If the above is not adequate, the next step is to add an inhaled, long-acting beta2 agonist (e.g. salmeterol). These have actions similar to the short-acting drugs, but work for 12 hours or so. These long-acting bronchodilators are always given along with the corticosteroid, rather than by themselves, since suppressing inflammation is important for preventing serious exacerbations. The oral drugs in this class are now generally contraindicated, except in certain circumstances.

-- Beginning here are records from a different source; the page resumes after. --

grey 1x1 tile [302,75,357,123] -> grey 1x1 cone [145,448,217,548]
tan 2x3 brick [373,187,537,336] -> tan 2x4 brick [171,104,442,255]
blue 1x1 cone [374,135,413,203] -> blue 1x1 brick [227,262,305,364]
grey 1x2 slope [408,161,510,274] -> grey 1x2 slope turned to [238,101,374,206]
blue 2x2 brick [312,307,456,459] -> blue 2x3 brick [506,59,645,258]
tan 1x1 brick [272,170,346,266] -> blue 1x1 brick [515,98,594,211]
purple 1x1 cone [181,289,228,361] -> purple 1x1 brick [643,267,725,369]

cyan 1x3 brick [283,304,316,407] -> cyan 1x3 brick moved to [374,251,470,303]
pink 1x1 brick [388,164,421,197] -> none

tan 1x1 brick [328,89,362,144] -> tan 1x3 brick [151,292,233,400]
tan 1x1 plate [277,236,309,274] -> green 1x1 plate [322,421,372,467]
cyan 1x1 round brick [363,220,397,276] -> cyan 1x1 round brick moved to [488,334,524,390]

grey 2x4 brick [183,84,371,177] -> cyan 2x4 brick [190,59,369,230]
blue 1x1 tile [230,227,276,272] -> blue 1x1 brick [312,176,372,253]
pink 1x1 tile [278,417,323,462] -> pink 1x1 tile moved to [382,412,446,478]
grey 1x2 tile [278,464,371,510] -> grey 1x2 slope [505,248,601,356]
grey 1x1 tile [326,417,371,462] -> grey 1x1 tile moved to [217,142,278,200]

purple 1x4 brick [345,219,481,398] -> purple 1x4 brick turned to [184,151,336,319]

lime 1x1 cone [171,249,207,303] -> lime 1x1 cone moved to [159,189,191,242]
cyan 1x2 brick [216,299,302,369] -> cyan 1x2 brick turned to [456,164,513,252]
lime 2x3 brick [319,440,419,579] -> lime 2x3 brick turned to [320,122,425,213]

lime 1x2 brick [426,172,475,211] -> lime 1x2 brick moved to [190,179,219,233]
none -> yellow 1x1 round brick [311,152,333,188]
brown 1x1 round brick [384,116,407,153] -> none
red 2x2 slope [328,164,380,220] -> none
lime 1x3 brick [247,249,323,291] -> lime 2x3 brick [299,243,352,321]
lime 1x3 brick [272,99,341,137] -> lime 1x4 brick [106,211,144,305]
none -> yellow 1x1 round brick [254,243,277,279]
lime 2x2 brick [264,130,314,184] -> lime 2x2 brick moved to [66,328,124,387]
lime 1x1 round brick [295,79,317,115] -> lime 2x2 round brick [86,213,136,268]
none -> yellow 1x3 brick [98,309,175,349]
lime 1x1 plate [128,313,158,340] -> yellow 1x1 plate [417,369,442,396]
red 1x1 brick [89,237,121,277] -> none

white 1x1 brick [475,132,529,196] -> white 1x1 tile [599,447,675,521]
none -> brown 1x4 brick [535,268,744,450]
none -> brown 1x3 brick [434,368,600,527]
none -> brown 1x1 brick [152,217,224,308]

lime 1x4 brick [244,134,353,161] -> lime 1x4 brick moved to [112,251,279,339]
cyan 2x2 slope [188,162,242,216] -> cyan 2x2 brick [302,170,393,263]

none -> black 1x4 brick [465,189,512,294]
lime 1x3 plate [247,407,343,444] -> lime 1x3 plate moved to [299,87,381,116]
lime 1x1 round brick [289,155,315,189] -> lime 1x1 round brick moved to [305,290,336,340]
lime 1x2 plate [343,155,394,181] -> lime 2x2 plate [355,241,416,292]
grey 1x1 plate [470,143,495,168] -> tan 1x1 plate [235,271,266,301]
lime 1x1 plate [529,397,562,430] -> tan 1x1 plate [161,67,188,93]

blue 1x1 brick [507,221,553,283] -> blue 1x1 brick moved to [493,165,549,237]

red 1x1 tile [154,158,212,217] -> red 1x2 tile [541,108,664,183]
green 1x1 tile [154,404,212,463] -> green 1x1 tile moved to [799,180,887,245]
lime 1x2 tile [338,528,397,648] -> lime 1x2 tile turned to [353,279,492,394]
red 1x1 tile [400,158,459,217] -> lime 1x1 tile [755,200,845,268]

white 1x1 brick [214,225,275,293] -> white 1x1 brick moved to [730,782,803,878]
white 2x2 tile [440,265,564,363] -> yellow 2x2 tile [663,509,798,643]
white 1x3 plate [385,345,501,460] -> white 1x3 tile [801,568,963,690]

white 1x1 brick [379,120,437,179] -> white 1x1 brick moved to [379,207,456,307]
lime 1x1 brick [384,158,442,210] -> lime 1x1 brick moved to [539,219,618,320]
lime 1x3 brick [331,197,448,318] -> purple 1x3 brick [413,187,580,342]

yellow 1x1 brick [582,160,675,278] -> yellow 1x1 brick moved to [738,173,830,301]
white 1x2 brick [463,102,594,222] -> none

The next type of drug that can be added is a leukotriene modifier given orally. This can be a leukotriene receptor antagonist (e.g. montelukast) or a blocker of lipoxygenase (e.g. zileuton). These take a few hours to have an effect and reach their maximum action in a couple of days. The use of these drugs depends on many factors. They might be added to an inhaled corticosteroid and an inhaled long-acting beta2 agonist. Or they might replace the beta2 agonist. Or in certain cases they might be used instead of the inhaled corticosteroid for mild asthma. In the latter case, there could be overlapping treatment for rhinoconjunctivitis.
If all the above does not produce adequate control in severe asthma (or produces severe side-effects), then an anti-IgE monoclonal antibody is available (omalizumab). It is given every two or four weeks, and binds to the Fc region of the antibody, preventing it from producing its effects. Of course, it must be injected, since it is a protein. The cost is substantial. Before omalizumab is given, skin tests for allergens and measurement of the serum level of IgE are done in order to be sure that IgE is a sufficiently important factor for the particular patient.